* AUFGABE 1 *
Gib die Zeilen der Einträge als Markdown-Tabelle mit den Spalten „Nr.“ und „Zeile“ aus, beginnend mit der ersten Zeile der Einträge und endend mit der Zeile, die „রক্ষীপ্রধানের“ enthält; beide Enden gehören dazu, leere Zeilen entfallen.

* ARTIKEL *
########

Brennende Feuchtgebiete: Bevölkerung fordert staatliches Eingreifen

(Buenos Aires, 10. August 2020, marcha).- Das Feuchtgebiet des Flusses Paraná ist eins der Gebiete mit der größten Artenvielfalt in der Provinz Santa Fe und in ganz Argentinien. Seit einigen Monaten wird die Biodiversität der Region jedoch von zahlreichen Brandherden bedroht. Mittlerweile wehen nicht nur Asche und Brandgeruch in die angrenzende Stadt. Immer häufiger gelangen auch zahlreiche Tiere auf der Flucht vor den Flammen über den Fluss in die bebauten Regionen. Seit Ende Juli protestieren die Bewohner*innen gegen die Zerstörung der Natur und für einen gesetzlichen Schutz der Feuchtgebiete.

In sozialer, kultureller, ökologischer und wirtschaftlicher Hinsicht sind Feuchtgebiete äußerst wichtige Ökosysteme mit einer existenziellen Bedeutung für den Fortbestand  menschlichen Lebens. Doch anscheinend wird uns das erst im Jahr 2020, kurz vor der endgültigen Zerstörung dieser Lebensräume, richtig bewusst. In den letzten 300 Jahren sind weltweit 87% aller Feuchtgebiete verschwunden. In Argentinien machen die Feuchtregionen etwa 21,5% der Landesfläche aus, das entspricht einer Gesamtfläche von mehr als 600.000 km², jedoch trocknen die Gebiete in erschreckendem Tempo aus und verschwinden noch schneller als die Wälder. Verschiedene Umweltorganisationen rufen nun zu Demonstrationen in verschiedenen Städten und Massen-Tweets auf, um die Verabschiedung eines Gesetzes über ein „Mindestbudget für die Erhaltung, den Schutz und die rationelle und nachhaltige Nutzung von Feuchtgebieten“ voranzutreiben. Seit dem 5. August  wird nun die Forderung nach einem Gesetz zum Schutz der Feuchtgebiete offiziell in der Kommission für natürliche Ressourcen des Abgeordnetenhauses diskutiert. „Beide Kammern (Abgeordnetenhaus und Senat) haben bereits mehrere Gesetzesinitiativen vorgelegt. Die Forderung nach einem Gesetz zum Schutz der Feuchtgebiete ist bereits seit langem ein kontinuierlicher Streitpunkt. Die Verabschiedung eines solchen Gesetzes wird von verschiedenen Interessengruppen systematisch blockiert“, so Sprecher*innen der Initiative Jóvenes por el Clima („Jugend für das Klima“).

Was sind die Forderungen der Umweltorganisationen?

########

Zeilen aus einem Datensatz:
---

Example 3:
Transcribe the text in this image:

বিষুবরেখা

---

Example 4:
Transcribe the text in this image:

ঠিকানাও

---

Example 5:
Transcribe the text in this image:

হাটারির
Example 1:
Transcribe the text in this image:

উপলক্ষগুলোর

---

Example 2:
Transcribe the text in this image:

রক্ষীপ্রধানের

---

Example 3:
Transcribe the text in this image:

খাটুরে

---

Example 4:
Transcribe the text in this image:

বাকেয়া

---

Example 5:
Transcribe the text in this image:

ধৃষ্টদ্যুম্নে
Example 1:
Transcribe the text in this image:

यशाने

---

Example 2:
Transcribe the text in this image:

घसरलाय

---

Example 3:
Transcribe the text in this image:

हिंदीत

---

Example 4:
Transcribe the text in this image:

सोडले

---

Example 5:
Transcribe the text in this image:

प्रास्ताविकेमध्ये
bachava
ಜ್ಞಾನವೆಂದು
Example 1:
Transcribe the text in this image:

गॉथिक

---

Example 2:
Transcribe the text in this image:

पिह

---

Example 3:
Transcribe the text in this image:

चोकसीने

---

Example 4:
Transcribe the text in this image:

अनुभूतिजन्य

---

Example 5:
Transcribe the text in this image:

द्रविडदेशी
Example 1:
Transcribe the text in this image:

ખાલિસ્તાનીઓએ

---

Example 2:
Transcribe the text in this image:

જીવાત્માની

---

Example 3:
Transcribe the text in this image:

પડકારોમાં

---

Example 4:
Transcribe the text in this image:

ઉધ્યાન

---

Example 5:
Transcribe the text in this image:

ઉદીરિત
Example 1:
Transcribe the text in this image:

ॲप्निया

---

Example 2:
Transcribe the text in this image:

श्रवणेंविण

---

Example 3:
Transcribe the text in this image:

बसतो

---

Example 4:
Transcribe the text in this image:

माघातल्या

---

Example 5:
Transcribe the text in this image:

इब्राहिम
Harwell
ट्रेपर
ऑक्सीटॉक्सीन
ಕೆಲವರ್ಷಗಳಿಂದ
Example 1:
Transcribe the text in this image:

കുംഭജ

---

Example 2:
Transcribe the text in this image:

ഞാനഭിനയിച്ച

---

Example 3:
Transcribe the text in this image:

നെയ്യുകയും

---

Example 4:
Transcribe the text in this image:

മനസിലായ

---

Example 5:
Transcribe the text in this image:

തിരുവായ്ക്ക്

########

* AUFGABE 2 *
Welchen Anteil an der Landesfläche Argentiniens machen die Feuchtregionen laut dem Artikel über die brennenden Feuchtgebiete aus?

* ANTWORT 1 *
| Nr. | Zeile |
|---|---|
| 1 | --- |
| 2 | Example 3: |
| 3 | Transcribe the text in this image: |
| 4 | বিষুবরেখা |
| 5 | --- |
| 6 | Example 4: |
| 7 | Transcribe the text in this image: |
| 8 | ঠিকানাও |
| 9 | --- |
| 10 | Example 5: |
| 11 | Transcribe the text in this image: |
| 12 | হাটারির |
| 13 | Example 1: |
| 14 | Transcribe the text in this image: |
| 15 | উপলক্ষগুলোর |
| 16 | --- |
| 17 | Example 2: |
| 18 | Transcribe the text in this image: |
| 19 | রক্ষীপ্রধানের |

* ANTWORT 2 *
Etwa 21,5 % der Landesfläche.